ЗАДАНИЕ A
Перепишите без изменений участок отрывка о коллекции Фридмана от «Приобретена в Санкт-Петербурге, Россия, у» до «эмигрировавшей в США.)» включительно.
ЗАДАНИЕ B
Ответьте по отрывку о коллекции Фридмана:
(i) В каком году Фридмана обвинили в даче взятки?
(ii) На сколько лет Фридмана поместили в тюрьму строгого режима?
(iii) Какую фуражку снял Остап?

── ОТРЫВОК СТРАНИЦЫ ──

1980 — Sold to a private Russian collector in Moscow (Note: It is unclear whether the Russian collector bought the painting from Ovsey Fridman, prior to his death in 1982, or from Nonna Rufanova who was in the United States and living in difficult financial circumstances).
Приобретена в Санкт-Петербурге, Россия, у Казимира Малевича Овсеем Исааковичем Фридманом (российский художник и коллекционер). Дата не установлена.
(Примечание: в 1963 году Фридман был обвинен в даче взятки, связанной с участием в производстве плакатов для фабрики «Вулкан» в Ленинграде. Опасаясь исхода судебного разбирательства, он доверил свою значительную коллекцию работ русского авангарда на сохранение своему другу Нонне Руфановой. Фридман был помещен на семь лет в тюрьму строгого режима. После освобождения, больной, обнищавший и лишенный средств к существованию, он продал часть своей коллекции Руфановой, позднее эмигрировавшей в США.)
1980 год. Продана частному коллекционеру в Москве. (Примечание: Неясно, купил ли российский коллекционер картину у Овсея Фридмана незадолго до его смерти в 1982 году, или у Нонны Руфановой, находившейся в США и пребывавшей в сложных финансовых обстоятельствах) (Перевод мой. —
По-моему, этот занимательный текст напоминает немного засушенный и слегка трансформированный для современных реалий вариант речи Остапа Бендера на похоронах Паниковского:
Здесь лежит Михаил Самуэлевич Паниковский, человек без паспорта.
Остап снял свою капитанскую фуражку и сказал:
— Я часто был несправедлив к покойному. Но был ли покойный нравственным человеком? Нет, он не был нравственным человеком. Это был бывший слепой, самозванец и гусекрад. Все свои силы он положил на то, чтобы жить за счет общества. Но общество не хотело, чтобы он жил за его счет. А вынести этого противоречия во взглядах Михаил Самуэлевич не мог, потому что имел вспыльчивый характер. И поэтому он умер. Все.

───
── ИСХОДНЫЕ ДАННЫЕ ──

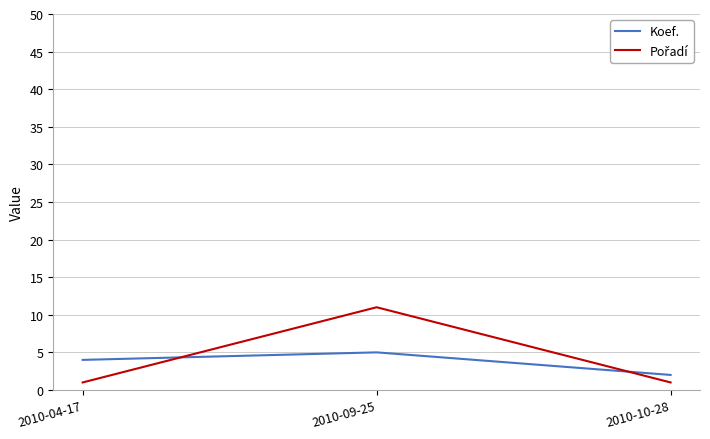

What is the spread (max minus min) of values at 2010-04-17?

3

───

РЕШЕНИЕ ЗАДАНИЯ A
Приобретена в Санкт-Петербурге, Россия, у Казимира Малевича Овсеем Исааковичем Фридманом (российский художник и коллекционер). Дата не установлена.
(Примечание: в 1963 году Фридман был обвинен в даче взятки, связанной с участием в производстве плакатов для фабрики «Вулкан» в Ленинграде. Опасаясь исхода судебного разбирательства, он доверил свою значительную коллекцию работ русского авангарда на сохранение своему другу Нонне Руфановой. Фридман был помещен на семь лет в тюрьму строгого режима. После освобождения, больной, обнищавший и лишенный средств к существованию, он продал часть своей коллекции Руфановой, позднее эмигрировавшей в США.)

РЕШЕНИЕ ЗАДАНИЯ B
(i) В 1963 году.
(ii) На семь лет.
(iii) Капитанскую.